I keep running across more and more stuff that is just begging to be torn apart. It’s like I’m 5 years old all over again, except this time I have screwdrivers instead of just rocks and sticks. Anyway, this time around, I tore down my roommate’s Canon Powershot SX100IS camera. It’s been having some issues with a stuck shutter, so we tried to pull it apart and fix it. Following are the results of that attempt:
First off, there were about 10 or so screws to remove from the outside of the case. Some were hidden in the battery compartment, others underneath a little removable trim panel, others in the little port flap on the side. They’re tricky to find, so don’t start prying at the case until you’re sure you’ve pulled all the screws.

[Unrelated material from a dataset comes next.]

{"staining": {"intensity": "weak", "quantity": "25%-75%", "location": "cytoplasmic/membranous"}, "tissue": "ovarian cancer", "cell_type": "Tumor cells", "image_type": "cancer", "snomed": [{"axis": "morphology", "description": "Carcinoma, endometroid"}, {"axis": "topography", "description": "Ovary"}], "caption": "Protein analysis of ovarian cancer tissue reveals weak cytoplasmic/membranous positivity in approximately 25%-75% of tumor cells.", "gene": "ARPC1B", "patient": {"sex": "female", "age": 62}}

The SX100IS has a cool little memory backup battery that just slides into the side of the camera that can be seen above the pile of screws in the pic above.
The camera has a little side trim piece that’s hiding another couple of screws that hold the front and back of the camera on. Once those screws are removed, it’s possible to pop the entire front of the camera off. First, though, you have to pop off the top of the camera, which should be loose at this point if you pulled all the other screws from the outside.
After pulling the top off, you can remove the front plastic piece:
Here’s what the inside of the front of the camera looks like:
You can see the flash board off to the side of the lens, and the lens motor on the other side. After the front is off, the back can be pulled in a similar manner, but watch out for the flex cable connecting the buttons on the back to the PCB.
In our quest to remove the lens assembly, I decided it was a good idea to pull the LCD and the pcb off of the back of the camera. The LCD has two connectors, one for the backlight, and one for the LCD data… make sure to disconnect both before pulling the LCD.
After removing the LCD and the PCB, it is possible to see the back of the CCD assembly:
Next I yoinked off the flash driver board on the front of the camera to see if there was any way to get at the lens mechanism that way.
At this point, we came to the conclusion that we weren’t getting anywhere trying to get at the shutter, so we decided it was time to put the camera back together. This was pretty straightforward, with the exception of plugging some of the flex cables back in. The trick here is that the sockets they plug into have little black parts at the front that flip down to clip the cable in place. One of these can be seen on the LCD cable below:
Anyway, those are all the pictures I took. We managed to get the camera put back together with only two extra screws! It still powers up and everything works on it, but the shutter is still broken so the whole exercise was kind of pointless, except for the educational and entertainment value.